= Beginning of Section =
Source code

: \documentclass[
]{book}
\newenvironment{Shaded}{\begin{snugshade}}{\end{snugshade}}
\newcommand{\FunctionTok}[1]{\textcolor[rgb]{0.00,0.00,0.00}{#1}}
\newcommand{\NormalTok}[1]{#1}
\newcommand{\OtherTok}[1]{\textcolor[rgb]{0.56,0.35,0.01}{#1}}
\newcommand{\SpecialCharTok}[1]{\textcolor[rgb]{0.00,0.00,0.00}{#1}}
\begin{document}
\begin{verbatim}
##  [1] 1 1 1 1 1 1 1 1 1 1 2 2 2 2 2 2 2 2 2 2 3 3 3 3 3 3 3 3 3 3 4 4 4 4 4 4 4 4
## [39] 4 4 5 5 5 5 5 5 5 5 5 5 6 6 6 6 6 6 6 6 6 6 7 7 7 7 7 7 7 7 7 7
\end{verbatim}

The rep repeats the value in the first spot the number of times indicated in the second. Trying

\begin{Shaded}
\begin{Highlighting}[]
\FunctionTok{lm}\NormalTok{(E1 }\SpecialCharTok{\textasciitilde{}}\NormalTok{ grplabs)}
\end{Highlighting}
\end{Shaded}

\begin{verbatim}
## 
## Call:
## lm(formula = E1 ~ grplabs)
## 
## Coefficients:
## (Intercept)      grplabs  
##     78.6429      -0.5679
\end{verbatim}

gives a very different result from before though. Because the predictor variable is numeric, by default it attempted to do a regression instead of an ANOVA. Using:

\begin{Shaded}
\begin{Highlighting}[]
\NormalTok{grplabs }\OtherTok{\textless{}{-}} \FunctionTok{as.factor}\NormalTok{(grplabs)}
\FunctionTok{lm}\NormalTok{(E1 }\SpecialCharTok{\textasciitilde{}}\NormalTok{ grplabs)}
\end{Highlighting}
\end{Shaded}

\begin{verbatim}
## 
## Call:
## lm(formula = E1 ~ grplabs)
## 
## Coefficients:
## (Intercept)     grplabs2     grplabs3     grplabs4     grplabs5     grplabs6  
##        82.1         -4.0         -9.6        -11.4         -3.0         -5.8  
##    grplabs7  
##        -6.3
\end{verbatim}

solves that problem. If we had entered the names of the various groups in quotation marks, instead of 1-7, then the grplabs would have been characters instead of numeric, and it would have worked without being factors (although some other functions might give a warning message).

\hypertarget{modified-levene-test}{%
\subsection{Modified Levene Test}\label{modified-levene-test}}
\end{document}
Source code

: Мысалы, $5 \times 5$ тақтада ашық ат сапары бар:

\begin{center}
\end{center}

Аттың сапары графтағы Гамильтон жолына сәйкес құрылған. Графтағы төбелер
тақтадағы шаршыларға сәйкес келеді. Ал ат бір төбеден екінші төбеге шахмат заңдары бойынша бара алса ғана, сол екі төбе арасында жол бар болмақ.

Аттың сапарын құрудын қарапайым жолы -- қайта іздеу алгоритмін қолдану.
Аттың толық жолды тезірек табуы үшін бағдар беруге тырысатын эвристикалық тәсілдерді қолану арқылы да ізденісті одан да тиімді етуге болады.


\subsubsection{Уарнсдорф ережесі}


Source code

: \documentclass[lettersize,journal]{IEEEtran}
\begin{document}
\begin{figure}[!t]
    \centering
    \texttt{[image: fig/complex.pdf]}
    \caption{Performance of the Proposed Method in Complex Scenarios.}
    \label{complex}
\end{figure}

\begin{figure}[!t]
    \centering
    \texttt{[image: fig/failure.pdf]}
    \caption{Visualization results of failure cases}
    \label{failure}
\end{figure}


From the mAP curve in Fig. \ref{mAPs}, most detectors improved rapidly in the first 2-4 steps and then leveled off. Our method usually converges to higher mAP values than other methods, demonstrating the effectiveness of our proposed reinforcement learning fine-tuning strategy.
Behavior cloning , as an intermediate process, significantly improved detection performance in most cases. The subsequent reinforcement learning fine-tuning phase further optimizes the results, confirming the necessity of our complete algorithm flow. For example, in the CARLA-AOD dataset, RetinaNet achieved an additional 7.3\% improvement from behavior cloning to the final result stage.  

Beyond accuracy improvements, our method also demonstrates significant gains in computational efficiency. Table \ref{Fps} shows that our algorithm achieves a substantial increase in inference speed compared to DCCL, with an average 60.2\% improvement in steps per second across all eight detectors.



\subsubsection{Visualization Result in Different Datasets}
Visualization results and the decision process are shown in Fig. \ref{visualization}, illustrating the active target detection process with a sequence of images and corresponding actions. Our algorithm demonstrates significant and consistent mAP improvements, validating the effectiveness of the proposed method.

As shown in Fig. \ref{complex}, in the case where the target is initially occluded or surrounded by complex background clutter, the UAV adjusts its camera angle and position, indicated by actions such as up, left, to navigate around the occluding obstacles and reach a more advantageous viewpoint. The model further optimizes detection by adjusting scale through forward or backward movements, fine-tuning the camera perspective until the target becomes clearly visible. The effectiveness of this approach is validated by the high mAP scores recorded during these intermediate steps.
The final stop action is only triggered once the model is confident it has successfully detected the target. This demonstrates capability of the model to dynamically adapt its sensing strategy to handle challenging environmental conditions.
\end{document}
= End of Section =
### Exercise aim
The exercise is to copy out every line above that has the word "most" in it.

### Exercise solution
From the mAP curve in Fig. \ref{mAPs}, most detectors improved rapidly in the first 2-4 steps and then leveled off. Our method usually converges to higher mAP values than other methods, demonstrating the effectiveness of our proposed reinforcement learning fine-tuning strategy.
Behavior cloning , as an intermediate process, significantly improved detection performance in most cases. The subsequent reinforcement learning fine-tuning phase further optimizes the results, confirming the necessity of our complete algorithm flow. For example, in the CARLA-AOD dataset, RetinaNet achieved an additional 7.3\% improvement from behavior cloning to the final result stage.  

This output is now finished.